Kaufman's study ends, as do the lives of many poets, on a sad note. He writes: "The fact that a Sylvia Plath or Anne Sexton may die young does not necessarily mean an introduction to poetry class should carry a warning that poems may be hazardous to one's health. Yet this study may reinforce the idea of poets being surrounded by an aura of doom, even compared with others who may pick up a pen and paper for other purposes. It is hoped that the data presented here will help poets and mental-health professionals find ways to lessen what appears to be a sometimes negative impact of writing poetry on mortality and mental health."
[Education Guardian]

11:40 AM on Fri Mar 28 2008
By Sheila
1,017 views
17 comments

Comments

  • This is not surprising at all, considering how stabby poets make me feel.

  • Image of CodePink CodePink at 11:49 AM on 03/28/08 *

    Oh, my God, the biggest goosebump movie moment of my life was when those boys stood up on those desks at the end of DPS. I mean, I was like 13 at the time and hoped that the jocks in my grade would suddenly have a turnaround and invite me to their cave for poetry readings and whiskey.

  • Thank God I just write fiction!

  • This survey is so confuddled that it's no wonder Mishima took himself out.
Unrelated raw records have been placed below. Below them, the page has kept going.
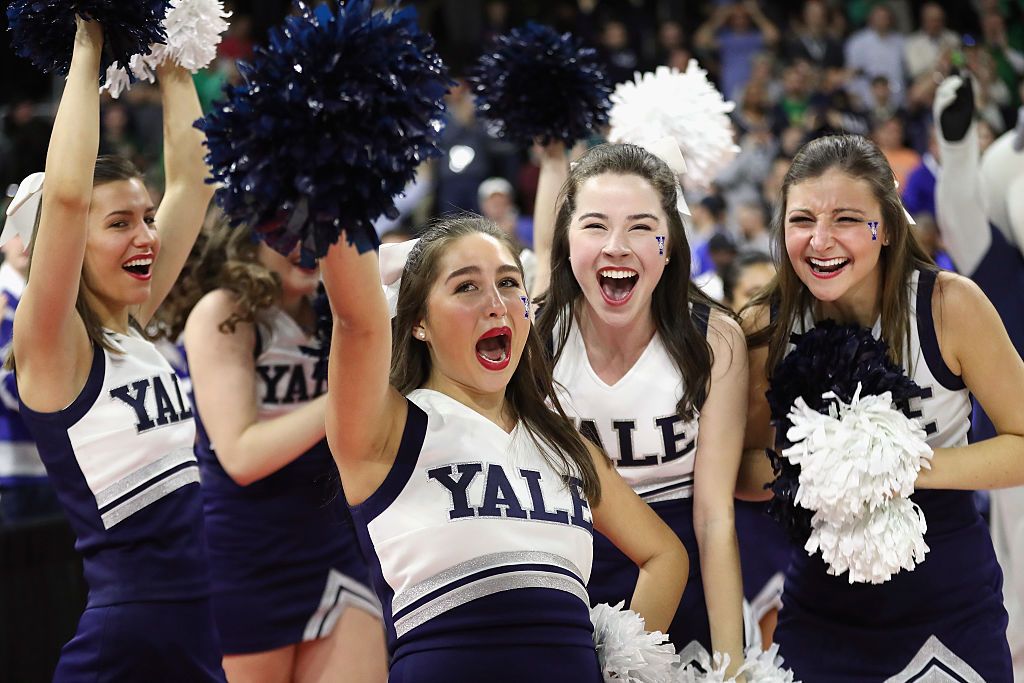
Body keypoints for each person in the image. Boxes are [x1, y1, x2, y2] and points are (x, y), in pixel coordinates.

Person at [319, 215, 688, 681]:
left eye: (509, 283)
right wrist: (334, 196)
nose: (495, 304)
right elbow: (357, 322)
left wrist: (622, 663)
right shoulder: (391, 430)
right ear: (417, 324)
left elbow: (665, 556)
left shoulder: (566, 448)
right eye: (466, 287)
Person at [739, 133, 1024, 681]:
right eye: (802, 220)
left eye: (846, 218)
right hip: (822, 603)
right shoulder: (763, 328)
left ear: (887, 227)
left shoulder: (949, 306)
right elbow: (741, 468)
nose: (821, 240)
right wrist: (812, 473)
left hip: (948, 593)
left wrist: (894, 467)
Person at [8, 19, 224, 681]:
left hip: (200, 624)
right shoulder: (53, 347)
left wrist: (177, 50)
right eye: (121, 223)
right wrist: (89, 37)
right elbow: (67, 197)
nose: (147, 237)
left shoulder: (130, 323)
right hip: (130, 637)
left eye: (146, 219)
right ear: (63, 244)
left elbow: (195, 182)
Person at [532, 142, 749, 673]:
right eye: (595, 225)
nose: (616, 246)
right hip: (566, 598)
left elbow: (714, 517)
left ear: (669, 244)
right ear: (566, 239)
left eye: (640, 226)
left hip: (686, 597)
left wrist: (733, 666)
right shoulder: (533, 337)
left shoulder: (714, 340)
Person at [173, 217, 387, 682]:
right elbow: (241, 456)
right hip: (247, 557)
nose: (308, 245)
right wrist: (351, 393)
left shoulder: (339, 312)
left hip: (336, 548)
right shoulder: (224, 312)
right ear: (251, 231)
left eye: (321, 229)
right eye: (290, 230)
  • There once was a poet from Canarsie
    Who caught a dreadful case of the palsy
    He trembled at night
    And looked such a fright
    And now he is pushing up daisies





  • Image of belltolls belltolls at 11:58 AM on 03/28/08 *

    Fluers du Malnutrition.

  • More or less dangerous than Kurtwood Smith driving you to suicide for wanting to be an actor?

  • Here's a fun and instructive experiment:

    The next time you're in a bookstore or library, take a gander at the "complete works" compilations of a few American poets. Notice the size of these books.
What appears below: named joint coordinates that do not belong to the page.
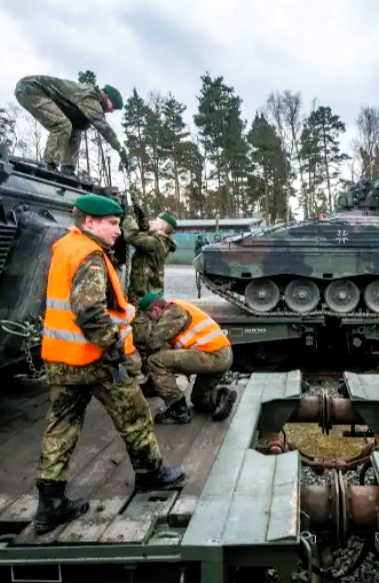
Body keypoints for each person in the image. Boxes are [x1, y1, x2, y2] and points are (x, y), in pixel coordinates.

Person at [35, 194, 183, 534]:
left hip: (62, 360)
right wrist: (113, 347)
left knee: (61, 427)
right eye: (112, 224)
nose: (118, 230)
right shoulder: (90, 256)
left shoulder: (65, 247)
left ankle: (50, 503)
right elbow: (89, 311)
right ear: (90, 222)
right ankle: (150, 474)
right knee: (135, 415)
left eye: (119, 223)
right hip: (97, 360)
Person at [135, 292, 238, 425]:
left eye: (149, 316)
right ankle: (222, 396)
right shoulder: (178, 309)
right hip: (221, 355)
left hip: (212, 355)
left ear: (155, 310)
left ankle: (178, 410)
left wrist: (149, 372)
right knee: (198, 398)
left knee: (154, 362)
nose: (150, 320)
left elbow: (153, 342)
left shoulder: (173, 312)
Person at [14, 75, 130, 176]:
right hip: (30, 89)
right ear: (107, 97)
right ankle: (49, 164)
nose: (111, 111)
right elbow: (104, 127)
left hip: (37, 92)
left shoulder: (92, 99)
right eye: (113, 106)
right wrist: (120, 149)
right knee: (63, 124)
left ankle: (68, 168)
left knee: (77, 126)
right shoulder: (91, 98)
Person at [123, 211, 178, 304]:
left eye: (156, 221)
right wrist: (141, 216)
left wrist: (127, 216)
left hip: (144, 297)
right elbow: (146, 230)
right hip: (149, 294)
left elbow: (132, 236)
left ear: (162, 226)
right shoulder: (160, 240)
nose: (152, 221)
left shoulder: (155, 243)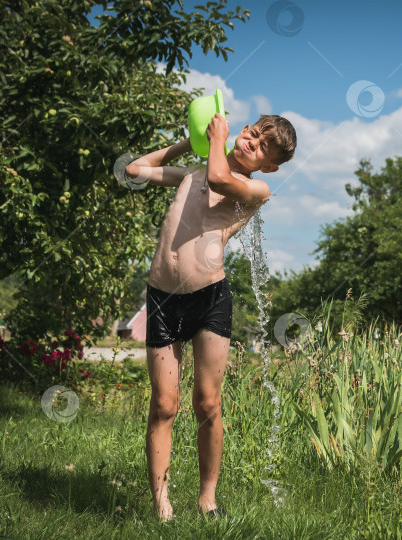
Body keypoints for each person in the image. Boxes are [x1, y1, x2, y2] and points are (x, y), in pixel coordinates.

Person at [124, 112, 296, 522]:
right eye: (251, 133)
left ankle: (207, 499)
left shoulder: (256, 187)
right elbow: (134, 170)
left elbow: (220, 180)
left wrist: (216, 140)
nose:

    Next, saunter over to the fiction and, as best you can, get a feel for the "complete works" of a few not-especially-prolific American writers. Joan Didion, for example. Notice the number and size of these books.

    What do we discover?

    Poets have an incredible amount of time on their hands!

    Over the course of a career, fiction writers compose many, many hundreds more pages of text than do poets.
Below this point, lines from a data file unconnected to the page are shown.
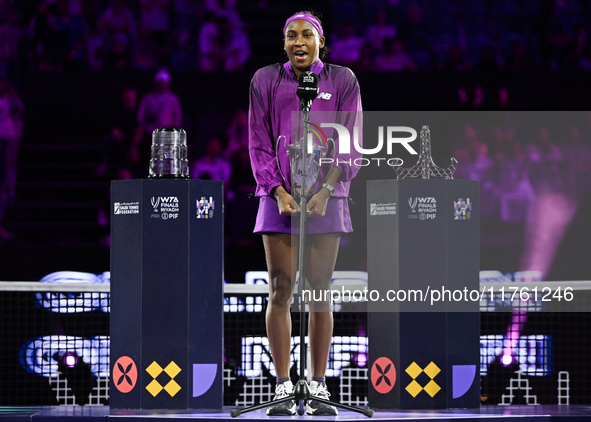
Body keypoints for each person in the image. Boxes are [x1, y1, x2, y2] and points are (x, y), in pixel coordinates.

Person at [248, 11, 362, 416]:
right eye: (292, 36)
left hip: (326, 199)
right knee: (280, 288)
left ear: (320, 41)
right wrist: (277, 191)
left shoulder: (343, 80)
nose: (299, 41)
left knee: (318, 291)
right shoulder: (265, 80)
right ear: (283, 44)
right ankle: (282, 385)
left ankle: (317, 386)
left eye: (307, 35)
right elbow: (258, 141)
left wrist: (327, 190)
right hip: (277, 198)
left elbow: (350, 141)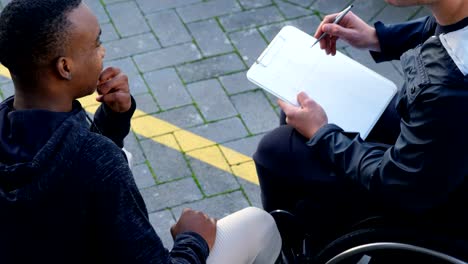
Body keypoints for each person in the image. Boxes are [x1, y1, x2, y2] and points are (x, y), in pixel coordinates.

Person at [0, 1, 281, 263]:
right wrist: (193, 238)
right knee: (259, 224)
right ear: (65, 67)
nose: (103, 51)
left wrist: (113, 118)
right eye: (97, 42)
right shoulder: (99, 163)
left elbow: (67, 158)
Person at [254, 0, 468, 258]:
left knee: (275, 150)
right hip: (443, 151)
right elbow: (449, 26)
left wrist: (323, 134)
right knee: (306, 109)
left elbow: (398, 182)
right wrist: (377, 37)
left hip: (435, 209)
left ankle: (301, 249)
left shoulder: (445, 87)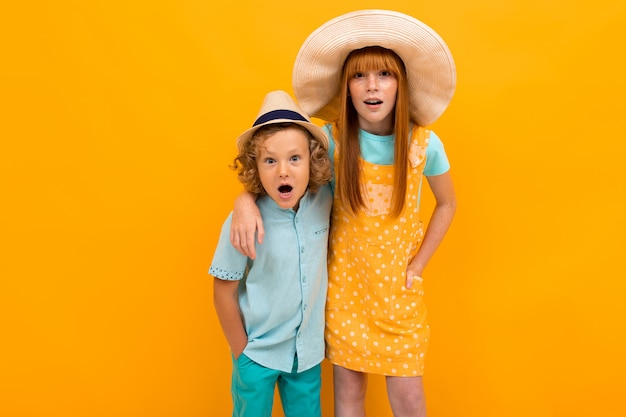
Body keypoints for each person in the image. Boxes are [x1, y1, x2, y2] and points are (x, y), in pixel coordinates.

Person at [230, 10, 457, 417]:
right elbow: (282, 181)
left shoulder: (424, 144)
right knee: (348, 397)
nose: (372, 86)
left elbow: (448, 203)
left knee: (409, 401)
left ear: (400, 84)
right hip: (345, 291)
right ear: (346, 88)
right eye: (359, 76)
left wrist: (419, 264)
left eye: (384, 75)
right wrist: (243, 202)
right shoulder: (333, 141)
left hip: (398, 297)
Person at [209, 90, 332, 417]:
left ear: (313, 160)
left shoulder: (325, 202)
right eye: (269, 160)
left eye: (295, 158)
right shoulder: (242, 223)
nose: (283, 172)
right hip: (257, 354)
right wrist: (241, 352)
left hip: (306, 356)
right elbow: (224, 287)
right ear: (255, 167)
    Is it any wonder that American poets have traditionally needed a twenty-four hour shuttle service to various "clinics" and other assorted loony bins?

    I'm not saying that I don't love those guys and value their work. But this country really needs to marshal its resources and put together some sort of national program that will help poets constructively fill the countless hours they'd normally spend alone in a room, staring blankly at the mid-distance, listening to the voices telling them that it's time to drink a lot of cheap vodka and start shaving off that nasty build-up of skin on their wrists.

  • Image of Koreanish Koreanish at 12:25 PM on 03/28/08 *

    I remember a student saying to me I was "really fit for a writer" and I thought it was this whole other thing. You know. And now I can see it was more like this, or...

    ..actually maybe not.

  • I've written a shit-load of pretty decent poetry in my time, and I'm a fucking wreck.

    There should be health warnings on every rhyming dictionary, and rhymezone.com should be blocked by netnanny etc.

    I mean - physically, I'm not bad. But mentally? Sheesh.

  • It all has to do with the income.

  • Who bothers to fund these studies? The Center for Long-Lived Failed Novelists?

    Speaking On Behalf of All Poets, most of us are too busy fiddling with line breaks or reading Gawker to worry about our early deaths.

  • So does this mean that if she hadn't written The Bell Jar, Plath would have died even younger?

  • @slackerina: I second that. Here's to Gawker from distracting us from an untimely death.

  • that being said, does anyone want to buy a copy of my chapbook?

  • All writers are assholes.

  • So the life of a lyric poet is 5.6 years shorter than that of "a non-fiction specialist," a phrase presumably coined by a journalist or other non-fiction specialist. But then the poet gets immortality, whereas the journalist gets daily shame throughout life, followed by eternal oblivion.